- Required action: Write out exactly the lines below that run from the one containing "Gregg, N., Bandalos, D." through the one containing "Harrison, A. G., Nichols, E., &", both included, with no other lines.

Entries taken from a collection
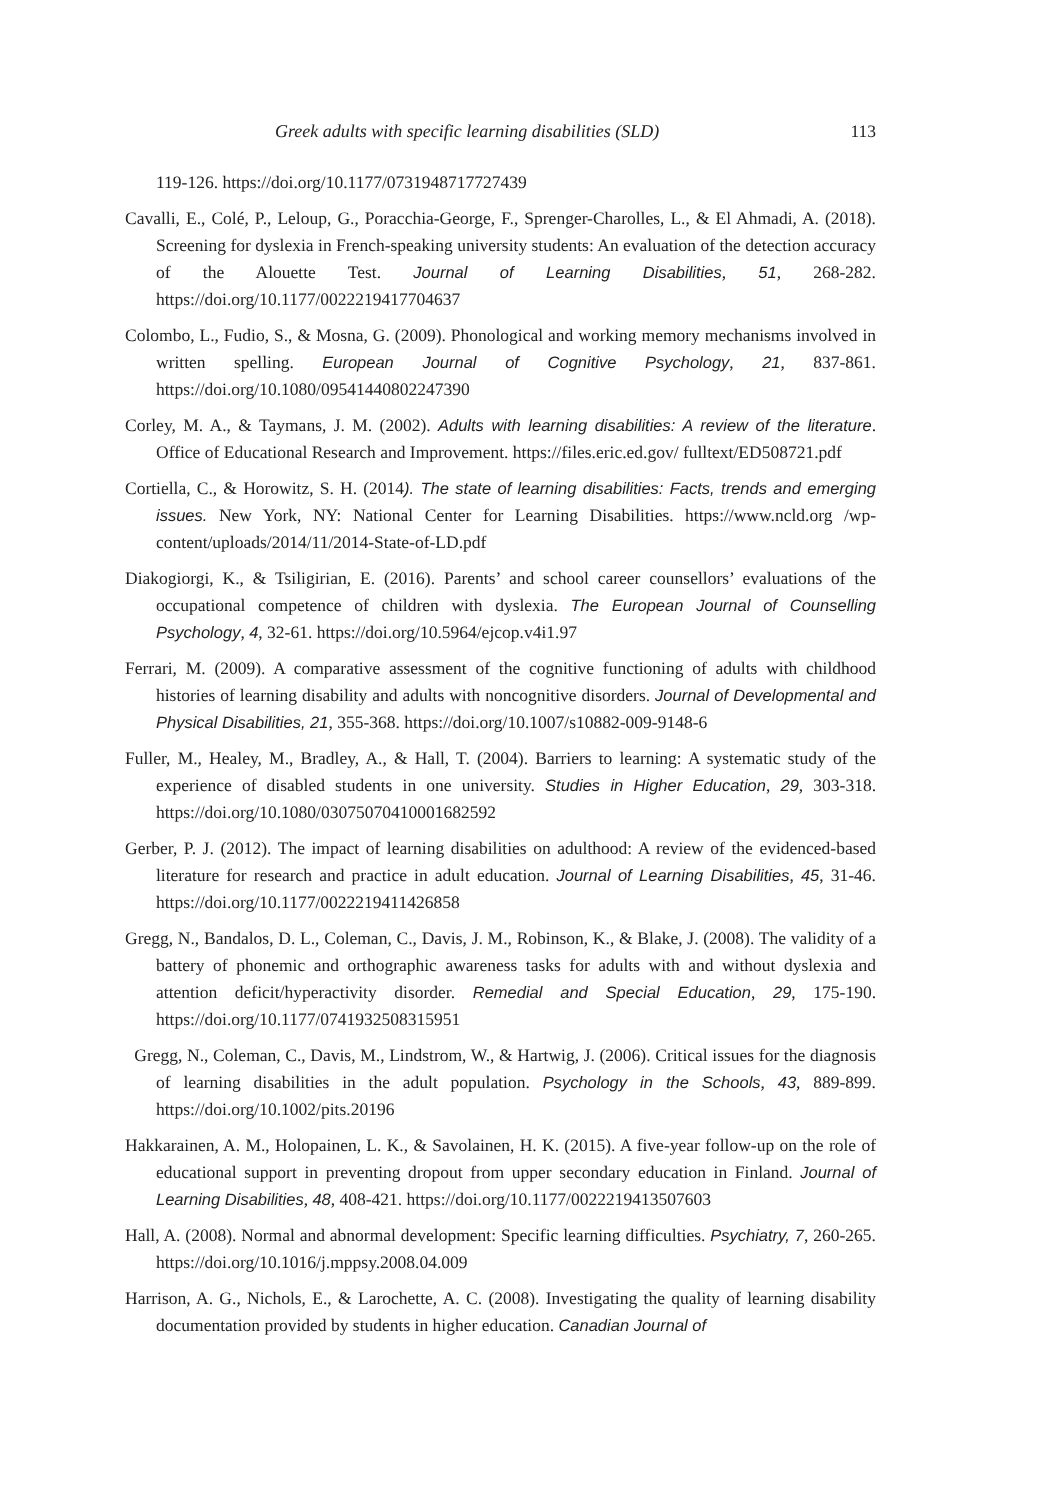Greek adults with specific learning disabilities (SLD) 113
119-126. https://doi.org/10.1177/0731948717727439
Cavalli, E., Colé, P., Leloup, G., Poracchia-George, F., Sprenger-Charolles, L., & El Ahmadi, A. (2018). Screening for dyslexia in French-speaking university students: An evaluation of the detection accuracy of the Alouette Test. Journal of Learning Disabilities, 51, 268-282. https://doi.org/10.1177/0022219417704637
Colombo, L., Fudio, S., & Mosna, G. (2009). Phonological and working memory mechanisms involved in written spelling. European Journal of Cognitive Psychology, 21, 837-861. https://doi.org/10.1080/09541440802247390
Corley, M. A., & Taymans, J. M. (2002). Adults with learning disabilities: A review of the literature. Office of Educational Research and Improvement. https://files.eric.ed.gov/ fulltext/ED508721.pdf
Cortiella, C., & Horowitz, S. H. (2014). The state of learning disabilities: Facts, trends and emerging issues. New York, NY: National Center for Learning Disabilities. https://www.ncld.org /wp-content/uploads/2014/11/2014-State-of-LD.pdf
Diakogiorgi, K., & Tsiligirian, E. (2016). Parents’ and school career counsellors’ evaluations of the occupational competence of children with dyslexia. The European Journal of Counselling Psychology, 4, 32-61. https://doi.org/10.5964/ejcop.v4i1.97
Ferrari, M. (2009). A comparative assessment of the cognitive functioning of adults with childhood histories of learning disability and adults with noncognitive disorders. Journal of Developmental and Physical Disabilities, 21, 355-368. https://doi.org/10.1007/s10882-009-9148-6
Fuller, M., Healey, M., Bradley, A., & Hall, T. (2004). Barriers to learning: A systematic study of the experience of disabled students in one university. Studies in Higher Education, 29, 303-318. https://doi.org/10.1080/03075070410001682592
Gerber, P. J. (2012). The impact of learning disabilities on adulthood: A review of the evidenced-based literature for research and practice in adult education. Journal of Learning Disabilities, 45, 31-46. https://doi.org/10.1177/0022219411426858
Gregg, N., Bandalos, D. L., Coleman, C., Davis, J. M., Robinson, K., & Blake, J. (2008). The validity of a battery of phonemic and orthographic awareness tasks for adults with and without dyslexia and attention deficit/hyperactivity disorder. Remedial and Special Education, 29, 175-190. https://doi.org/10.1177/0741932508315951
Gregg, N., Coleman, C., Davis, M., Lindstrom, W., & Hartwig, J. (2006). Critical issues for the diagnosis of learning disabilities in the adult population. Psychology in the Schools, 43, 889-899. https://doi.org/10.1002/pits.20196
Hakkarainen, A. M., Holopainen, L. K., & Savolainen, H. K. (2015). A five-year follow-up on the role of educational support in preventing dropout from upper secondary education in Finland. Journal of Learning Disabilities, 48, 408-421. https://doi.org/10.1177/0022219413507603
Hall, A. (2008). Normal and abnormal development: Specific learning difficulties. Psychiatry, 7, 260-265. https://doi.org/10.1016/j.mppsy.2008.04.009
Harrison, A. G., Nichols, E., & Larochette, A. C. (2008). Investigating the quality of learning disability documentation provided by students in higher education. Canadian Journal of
==
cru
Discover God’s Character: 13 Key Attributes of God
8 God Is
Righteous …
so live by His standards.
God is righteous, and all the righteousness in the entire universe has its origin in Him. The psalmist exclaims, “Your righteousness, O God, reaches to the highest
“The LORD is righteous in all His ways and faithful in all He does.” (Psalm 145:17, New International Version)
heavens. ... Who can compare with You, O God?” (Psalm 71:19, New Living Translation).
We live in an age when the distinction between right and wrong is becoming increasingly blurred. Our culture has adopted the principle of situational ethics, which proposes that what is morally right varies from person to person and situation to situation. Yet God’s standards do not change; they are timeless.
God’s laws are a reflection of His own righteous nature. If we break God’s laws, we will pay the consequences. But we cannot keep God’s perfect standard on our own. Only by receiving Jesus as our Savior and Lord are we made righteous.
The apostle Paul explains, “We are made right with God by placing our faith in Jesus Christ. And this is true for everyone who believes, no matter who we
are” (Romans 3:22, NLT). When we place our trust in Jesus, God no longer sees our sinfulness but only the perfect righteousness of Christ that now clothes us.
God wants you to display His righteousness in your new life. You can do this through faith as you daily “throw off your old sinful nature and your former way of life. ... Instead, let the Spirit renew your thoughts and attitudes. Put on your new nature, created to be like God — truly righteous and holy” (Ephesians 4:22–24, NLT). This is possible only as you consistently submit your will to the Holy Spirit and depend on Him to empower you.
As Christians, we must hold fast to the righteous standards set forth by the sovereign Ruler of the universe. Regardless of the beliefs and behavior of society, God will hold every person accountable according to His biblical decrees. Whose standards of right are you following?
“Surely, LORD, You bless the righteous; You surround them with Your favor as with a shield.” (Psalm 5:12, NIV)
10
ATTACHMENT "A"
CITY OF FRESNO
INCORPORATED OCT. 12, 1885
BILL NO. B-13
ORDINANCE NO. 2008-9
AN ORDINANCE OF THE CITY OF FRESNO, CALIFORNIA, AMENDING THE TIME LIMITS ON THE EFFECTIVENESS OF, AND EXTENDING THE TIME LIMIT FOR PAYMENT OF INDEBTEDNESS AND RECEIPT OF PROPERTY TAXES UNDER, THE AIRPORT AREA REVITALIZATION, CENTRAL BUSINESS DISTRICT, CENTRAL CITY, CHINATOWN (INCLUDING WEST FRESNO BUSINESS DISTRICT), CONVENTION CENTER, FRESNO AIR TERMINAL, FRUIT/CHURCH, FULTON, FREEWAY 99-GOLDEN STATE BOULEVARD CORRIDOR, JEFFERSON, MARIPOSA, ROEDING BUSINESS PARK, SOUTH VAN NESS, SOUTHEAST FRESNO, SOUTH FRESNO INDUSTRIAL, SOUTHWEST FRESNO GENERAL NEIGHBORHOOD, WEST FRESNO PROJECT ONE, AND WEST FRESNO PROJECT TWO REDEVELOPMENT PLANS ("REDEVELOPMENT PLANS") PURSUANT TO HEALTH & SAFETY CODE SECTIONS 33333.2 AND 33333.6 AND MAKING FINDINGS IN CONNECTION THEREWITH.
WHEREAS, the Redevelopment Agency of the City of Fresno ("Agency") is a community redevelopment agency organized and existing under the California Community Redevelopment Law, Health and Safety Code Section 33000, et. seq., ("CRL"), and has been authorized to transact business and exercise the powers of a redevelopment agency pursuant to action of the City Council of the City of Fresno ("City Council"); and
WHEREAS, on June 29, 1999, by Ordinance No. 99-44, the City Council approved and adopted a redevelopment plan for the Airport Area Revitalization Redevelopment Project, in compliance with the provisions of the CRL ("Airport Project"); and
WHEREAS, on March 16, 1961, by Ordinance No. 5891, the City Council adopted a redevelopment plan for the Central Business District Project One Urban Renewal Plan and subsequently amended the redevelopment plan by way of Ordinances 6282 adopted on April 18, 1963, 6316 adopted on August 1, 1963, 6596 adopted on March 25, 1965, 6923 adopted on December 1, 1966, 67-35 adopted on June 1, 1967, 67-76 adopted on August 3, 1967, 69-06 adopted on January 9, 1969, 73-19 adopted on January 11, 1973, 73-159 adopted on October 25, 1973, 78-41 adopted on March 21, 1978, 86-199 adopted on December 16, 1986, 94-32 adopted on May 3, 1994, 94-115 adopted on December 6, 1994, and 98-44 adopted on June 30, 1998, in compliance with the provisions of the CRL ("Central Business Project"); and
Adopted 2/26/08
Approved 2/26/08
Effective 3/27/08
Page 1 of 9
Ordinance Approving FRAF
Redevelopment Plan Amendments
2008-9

- Your response:
Gregg, N., Bandalos, D. L., Coleman, C., Davis, J. M., Robinson, K., & Blake, J. (2008). The validity of a battery of phonemic and orthographic awareness tasks for adults with and without dyslexia and attention deficit/hyperactivity disorder. Remedial and Special Education, 29, 175-190. https://doi.org/10.1177/0741932508315951
Gregg, N., Coleman, C., Davis, M., Lindstrom, W., & Hartwig, J. (2006). Critical issues for the diagnosis of learning disabilities in the adult population. Psychology in the Schools, 43, 889-899. https://doi.org/10.1002/pits.20196
Hakkarainen, A. M., Holopainen, L. K., & Savolainen, H. K. (2015). A five-year follow-up on the role of educational support in preventing dropout from upper secondary education in Finland. Journal of Learning Disabilities, 48, 408-421. https://doi.org/10.1177/0022219413507603
Hall, A. (2008). Normal and abnormal development: Specific learning difficulties. Psychiatry, 7, 260-265. https://doi.org/10.1016/j.mppsy.2008.04.009
Harrison, A. G., Nichols, E., & Larochette, A. C. (2008). Investigating the quality of learning disability documentation provided by students in higher education. Canadian Journal of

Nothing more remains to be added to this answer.